Il nous a donné rendez-vous dans un café de la Porte de Bagnolet proche de son domicile. Il arrive emmitouflé dans un manteau ajusté, deux tours d’écharpe tartan autour du cou. Nous nous demandons comment nous devons l’appeler, Lescop ? Mathieu ? Mathieu Lescop ? Ce sera Lescop tout court. Pour la musique, on s’adressera à lui uniquement par ce nom énigmatique qui sonne comme une onomatopée.
Son troisième album vient de sortir, mais c’est un peu comme un nouveau premier. Il explique pourquoi sans rien dissimuler des tensions qu’il a pu rencontrer dans sa carrière. Exit l’environnement toxique du précédent, Rêve Parti est un voyage musical personnel. La voix renoue avec la légèreté, comme il l’aime. Les beats sont plus joyeux sans pour autant perdre le côté sombre que leur apporte le bitcrusher, l’effet qui dégrade joliment le son du signal numérique. Les arrangements tendent vers l’épure, laissant parfois place à la surprise d’un pont, d’un accident harmonique, d’une chatouille rythmique.

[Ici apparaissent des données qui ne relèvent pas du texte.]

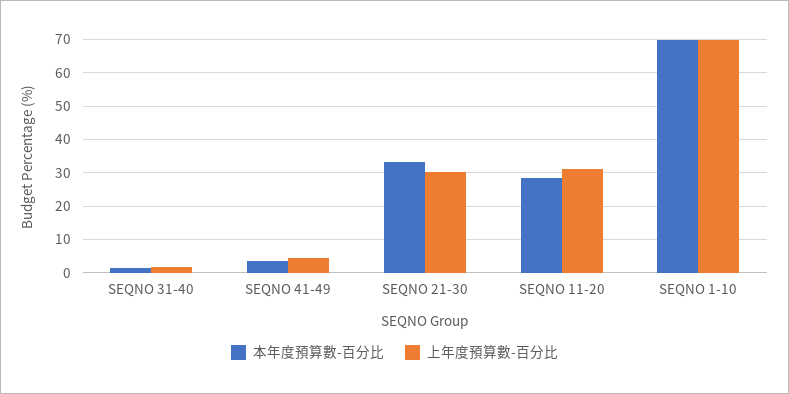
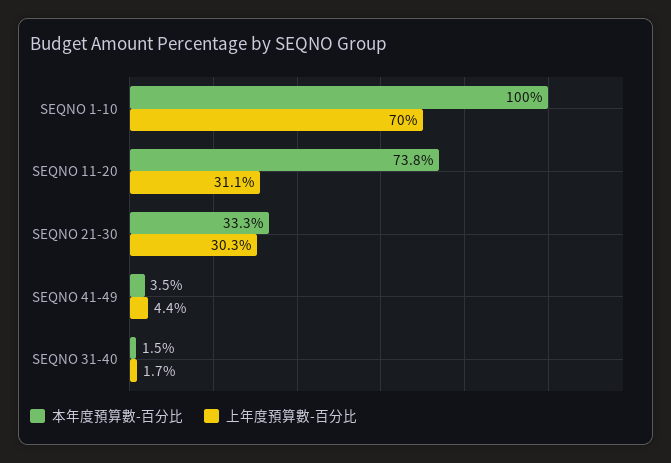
本年度預算數-百分比, SEQNO 11-20: 28 -> 73.8
本年度預算數-百分比, SEQNO 1-10: 70 -> 100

Déjà, en 2010, leader du groupe Asyl, Lescop convoquait dans ses textes toute la noirceur du « no future » punk. « J’aime les choses qui font désordre » chantait-il à l’époque. Aujourd’hui, il s’affirme autrement, sa vie personnelle est plus ordonnée, ce qui a joué sur sa création. « Effrayé par la nuit, c’est une chanson que je n’aurais pas pu écrire, avant… », ce titre est dédié à son fils. Inutile d’en dire plus, si ce n’est que son auteur, persuadé à 20 ans que sa vie serait courte, a changé son fusil d’épaule. On le comprend.
« J’aime quand une chanson est travaillée, c’est un exercice rigoureux ! » s’exclame-t-il Le single : « Les garçons » le prouve. « Exotica» également, entre autres. «Rêve Parti» c’est aussi l’occasion de belles collaborations, féminines, qui glissent leurs voix en douceur sur trois titres. Izïa, Halo Maud, Laura Cahen. Les mariages vocaux sont subtils et ajoutent une richesse supplémentaire à cet album précieux dans la discographie d’un artiste qui a peu produit pendant sa carrière solo.
Trois albums en douze ans. C’est peu, mais comme celui-ci est une renaissance pour Lescop, gageons qu’il viendra une autre fois nous donner à danser, à rêver, à nous émouvoir, comme il le fait ici si justement. Du moins, on l’espère.